Enterprise Inns, meanwhile, wanted to dispose of £70million worth of pubs by the end of September this year. It may well turn out that both firms use yesterday's vote as cover for their already declared intentions. Of course, 'disposing' of pubs doesn't necessarily mean they are going to close; but supermarket chains must be rubbing their hands with glee at the prospect.
Contrastingly, according to a survey published in 2013 by the Federation of Small Businesses, 88 per cent of tied pubs said they would be better off if they operated under a ‘fair rent’; 74 per cent said they would spend more promoting their business; 74 per cent said they would hire more staff and 65 per cent said they would cut the price of beer.
Another frequently repeated claim from Ms Simmonds is that the beer tie has been a success in this country for almost 400 years. This doesn't stand up to much scrutiny. Fifty-seven per cent of tied publicans struggle on less than £10,000 a year. Of Enterprise Inns pubs - they have more than 5,000 - they had 579 'business failures' in one year according to their 2013 Annual Report; down on previous years but nothing to boast about. These are not symptoms of a system working well.
And I have lost count of the numbers of tenant publicans who have contacted me personally to tell me about their suffering; struggling under unimaginable amounts of debt caused, seemingly, by the unreasonable demands of pubcos, themselves trying to shift their own debt mountain. Many of these tenants - all, without exception, hugely hard-working people desperate to run good pubs - have now lost their pubs, their homes, their livelihoods, their health. Pubcos have consistently failed to respond adequately to their concerns; it is their lack of action that has led to this turn of events.
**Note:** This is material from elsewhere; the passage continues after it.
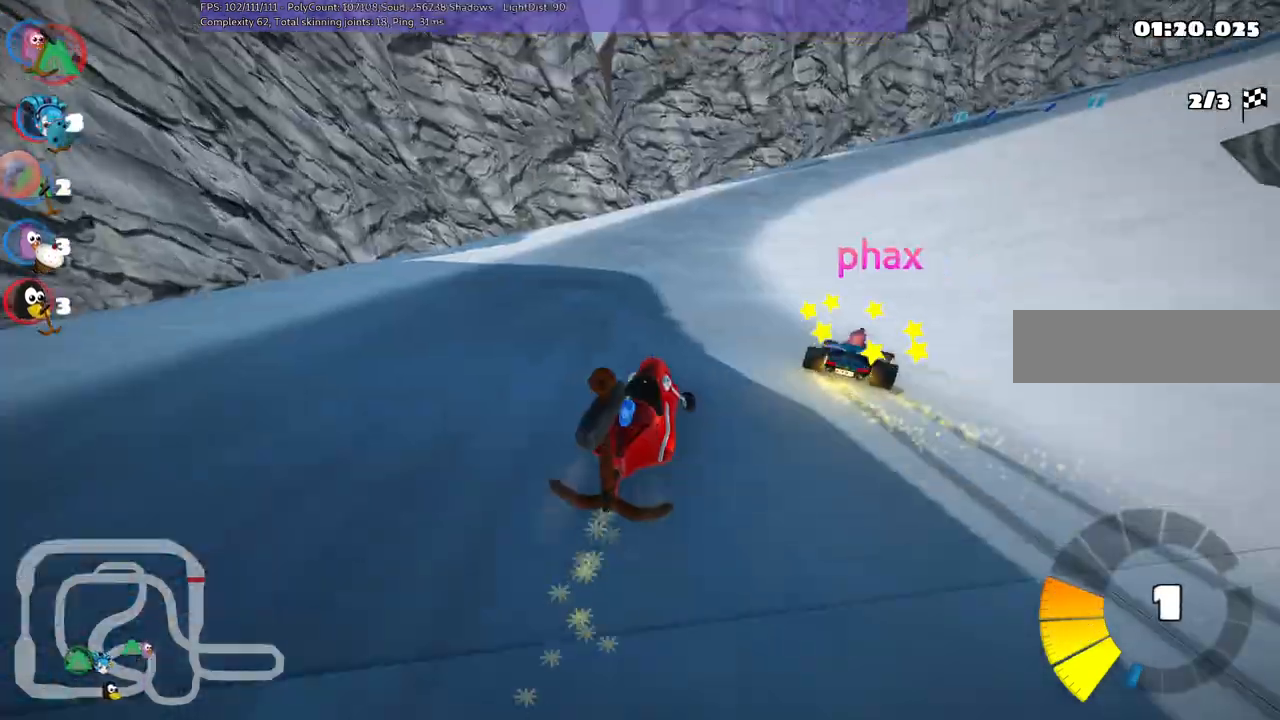
{"keys": ["left", "m", "right", "up"], "events": [[383, "right", "down"]]}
They won't give up of course. The lobbying campaign by the pubcos and the BBPA against these changes has been huge and they have well placed - and immensely senior - allies to almost the top of the Conservative Party. They will hope the government finds a way to drop this amendment. But, if these changes lead to the demise of the pubco, they need only look in the mirror to find the founders of their own downfall.